在定义 ProcResource 必须要传入一个 int 值去初始化 ProcResourceUnits 中的 NumUnits ，此变量即对应我们定义的结构体中的 FuncUnit->num_units，表示该功能单元的数量。

class ProcResource<int num> : ProcResourceKind,
  ProcResourceUnits<!cast<ProcResourceKind>(NAME), num>;

class ProcResourceUnits<ProcResourceKind kind, int num> {
  int NumUnits = num;
  ...
}

可以看出，语言其实只是载体，tablegen 语言只是换了一种表达形式而已，它们承载的核心信息其实是类似的。

当然，ProcResourceUnits不可能只包含一个NumUnits，它还有一些其他的成员变量，

class ProcResourceUnits<ProcResourceKind kind, int num> {
  ProcResourceKind Kind = kind;
  int NumUnits = num;
  ProcResourceKind Super = ?;
  int BufferSize = -1;
  SchedMachineModel SchedModel = ?;
}

Kind 是功能单元的唯一标识
Super 表示父功能单元，例如某些子资源的占用同时也会占用上层资源
BufferSize 表示该资源的保留站大小（对于乱序核来说，通常大于 0）
SchedModel 指向其所属的调度模型

参考 llvm/lib/Target/AArch64/AArch64SchedCyclone.td，Apple Cyclone 的调度模型里定义了一个 CyUnitIS，它是 CyUnitI的子资源。这意味着使用 CyUnitIS 的同时也会占用 CyUnitI。

// 4 integer pipes
def CyUnitI : ProcResource<4> {
  let BufferSize = 48;
}

// 2 shifter pipes: I[2..3]
// When an instruction consumes a CyUnitIS, it also consumes a CyUnitI
def CyUnitIS : ProcResource<2> {
  let Super = CyUnitI;
  let BufferSize = 24;
}

这一设计，在如下图所示的 Apple Cyclone 流水线图中也能看出，此 Pipeline 有四条 Integer ALU 通路，总的 entry 数量为 48，因此 CyUnitI 的 BufferSize 为 48，并且 NumUnits 为 4。而 CyUnitIS 表示两个专门处理移位操作的通路，从图中可以看到，仅有两个，并且当有指令进入 Shift 通路的时候，同一时刻后两个 Integer ALU 通路也应该被占用，通过 Super 可以达到此目的。

Pipeline description·

我们前面定义的 Pipeline 结构体如下，

struct Pipeline Simple_Core = {
  // 2 slots -- dual-issue pipeline.
  .issue_width = 2,
  .func_units = { &ALU, &LDST, &FP, &MUL, &DIV }
};

issue_width 表示发射通路数量，func_units 是功能单元集合。

任务材料:
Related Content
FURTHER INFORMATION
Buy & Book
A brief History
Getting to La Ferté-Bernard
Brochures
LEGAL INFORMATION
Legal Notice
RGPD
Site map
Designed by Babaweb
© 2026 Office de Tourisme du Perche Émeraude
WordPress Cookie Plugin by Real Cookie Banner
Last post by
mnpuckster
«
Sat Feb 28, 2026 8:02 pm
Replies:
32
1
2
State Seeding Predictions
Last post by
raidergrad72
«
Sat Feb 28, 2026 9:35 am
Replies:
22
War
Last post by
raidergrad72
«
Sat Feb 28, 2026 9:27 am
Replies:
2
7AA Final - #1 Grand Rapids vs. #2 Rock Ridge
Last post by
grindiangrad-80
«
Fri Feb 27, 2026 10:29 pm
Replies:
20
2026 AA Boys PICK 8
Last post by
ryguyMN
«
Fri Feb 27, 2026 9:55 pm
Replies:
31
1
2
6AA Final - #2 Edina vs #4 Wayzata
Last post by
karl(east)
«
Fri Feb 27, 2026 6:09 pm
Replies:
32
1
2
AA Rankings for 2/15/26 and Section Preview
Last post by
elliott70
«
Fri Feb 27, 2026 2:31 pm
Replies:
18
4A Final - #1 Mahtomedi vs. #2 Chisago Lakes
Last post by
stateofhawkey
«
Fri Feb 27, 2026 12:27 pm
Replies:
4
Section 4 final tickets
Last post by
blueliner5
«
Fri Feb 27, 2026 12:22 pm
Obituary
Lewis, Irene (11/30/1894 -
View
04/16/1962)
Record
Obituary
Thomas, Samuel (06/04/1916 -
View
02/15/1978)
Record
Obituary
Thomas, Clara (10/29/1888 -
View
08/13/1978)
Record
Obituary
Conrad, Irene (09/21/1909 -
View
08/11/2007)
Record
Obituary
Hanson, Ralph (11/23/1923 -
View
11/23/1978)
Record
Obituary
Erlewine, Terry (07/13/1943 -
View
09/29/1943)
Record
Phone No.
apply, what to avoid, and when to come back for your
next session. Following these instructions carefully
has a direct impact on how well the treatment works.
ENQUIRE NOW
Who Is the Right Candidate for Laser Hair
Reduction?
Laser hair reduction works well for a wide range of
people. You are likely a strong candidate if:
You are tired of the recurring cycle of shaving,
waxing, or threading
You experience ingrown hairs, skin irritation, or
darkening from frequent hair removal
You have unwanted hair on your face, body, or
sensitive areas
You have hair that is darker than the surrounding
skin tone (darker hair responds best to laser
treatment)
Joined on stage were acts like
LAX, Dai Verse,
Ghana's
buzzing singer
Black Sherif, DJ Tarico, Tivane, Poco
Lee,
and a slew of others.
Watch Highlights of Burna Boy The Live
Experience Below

任务说明:
(A) 正文第二次给出了 class ProcResourceUnits 的定义。请列出其中声明的全部成员变量名。
(B) 逐字抄写材料中的各行，范围从材料第一行起，到含有“apply, what to”的那一行止，首尾两行都包括在内。

任务答案:
(A) Kind、NumUnits、Super、BufferSize、SchedModel

(B)
Related Content
FURTHER INFORMATION
Buy & Book
A brief History
Getting to La Ferté-Bernard
Brochures
LEGAL INFORMATION
Legal Notice
RGPD
Site map
Designed by Babaweb
© 2026 Office de Tourisme du Perche Émeraude
WordPress Cookie Plugin by Real Cookie Banner
Last post by
mnpuckster
«
Sat Feb 28, 2026 8:02 pm
Replies:
32
1
2
State Seeding Predictions
Last post by
raidergrad72
«
Sat Feb 28, 2026 9:35 am
Replies:
22
War
Last post by
raidergrad72
«
Sat Feb 28, 2026 9:27 am
Replies:
2
7AA Final - #1 Grand Rapids vs. #2 Rock Ridge
Last post by
grindiangrad-80
«
Fri Feb 27, 2026 10:29 pm
Replies:
20
2026 AA Boys PICK 8
Last post by
ryguyMN
«
Fri Feb 27, 2026 9:55 pm
Replies:
31
1
2
6AA Final - #2 Edina vs #4 Wayzata
Last post by
karl(east)
«
Fri Feb 27, 2026 6:09 pm
Replies:
32
1
2
AA Rankings for 2/15/26 and Section Preview
Last post by
elliott70
«
Fri Feb 27, 2026 2:31 pm
Replies:
18
4A Final - #1 Mahtomedi vs. #2 Chisago Lakes
Last post by
stateofhawkey
«
Fri Feb 27, 2026 12:27 pm
Replies:
4
Section 4 final tickets
Last post by
blueliner5
«
Fri Feb 27, 2026 12:22 pm
Obituary
Lewis, Irene (11/30/1894 -
View
04/16/1962)
Record
Obituary
Thomas, Samuel (06/04/1916 -
View
02/15/1978)
Record
Obituary
Thomas, Clara (10/29/1888 -
View
08/13/1978)
Record
Obituary
Conrad, Irene (09/21/1909 -
View
08/11/2007)
Record
Obituary
Hanson, Ralph (11/23/1923 -
View
11/23/1978)
Record
Obituary
Erlewine, Terry (07/13/1943 -
View
09/29/1943)
Record
Phone No.
apply, what to avoid, and when to come back for your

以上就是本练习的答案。